Youwang Deng

I'm a software developer, familiar with C#, Java, JavaScript, focus on full stack development.

Java Pipelines and Streams

17 Jun 2019 » Java, Data-Structure

Pipelines and Streams

A pipeline is a sequence of aggregate operations

Examples

public class Person {

    public enum Sex {
        MALE, FEMALE
    }

    String name;
    LocalDate birthday;
    Sex gender;
    String emailAddress;
    
    // ...

    public int getAge() {
        // ...
    }

    public String getName() {
        // ...
    }
}

The following example prints the male members contained in the collection roster with a pipeline that consists of the aggregate operations filter and forEach, compared with for-each code

//pipeline
roster
    .stream()
    .filter(e -> e.getGender() == Person.Sex.MALE)
    .forEach(e -> System.out.println(e.getName()));
//for-each loop
for (Person p : roster) {
    if (p.getGender() == Person.Sex.MALE) {
        System.out.println(p.getName());
    }
}

pipeline components

  • A source: This could be a collection, an array, a generator function, or an I/O channel.

▶ [WHAT YOU ARE ASKED TO DO]
Write out the part of the Java pipelines and streams post starting at "The following example" and ending at "e.getGender() == Person.Sex.MALE)".

▶ [DATASET EXTRACT]
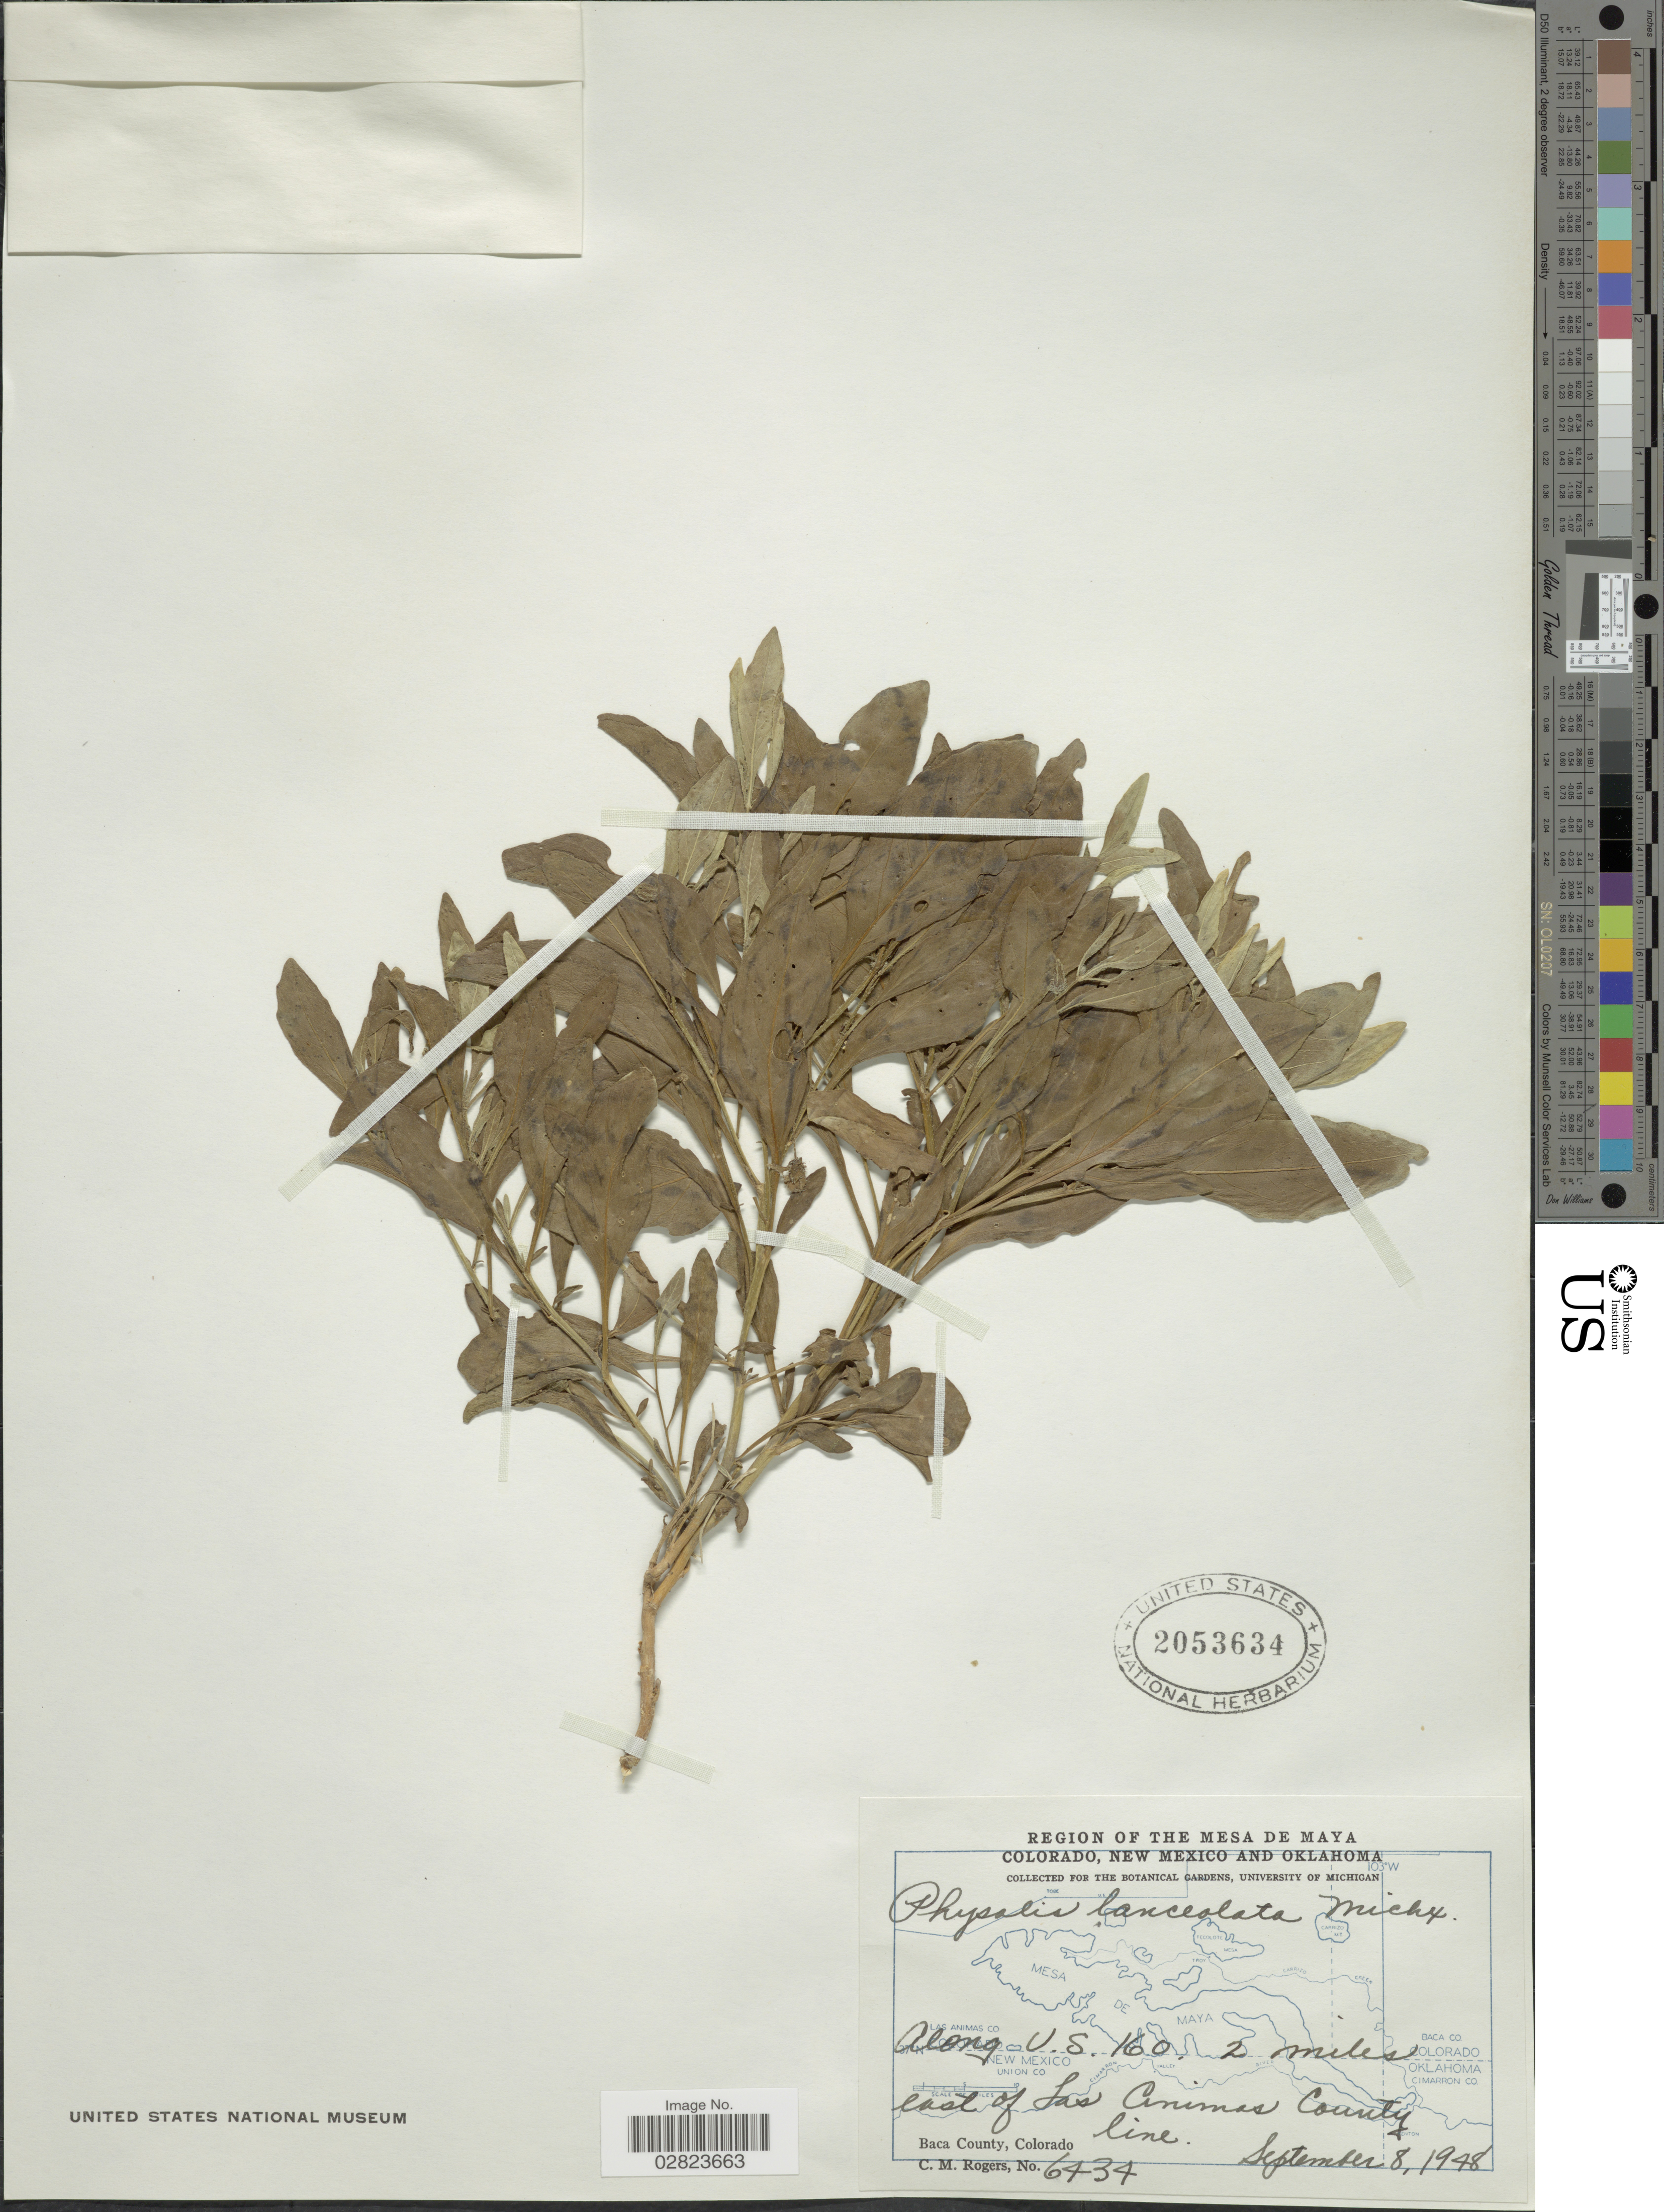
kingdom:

▶ [ANSWER FOR THE TASK]
The following example prints the male members contained in the collection roster with a pipeline that consists of the aggregate operations filter and forEach, compared with for-each code

//pipeline
roster
    .stream()
    .filter(e -> e.getGender() == Person.Sex.MALE)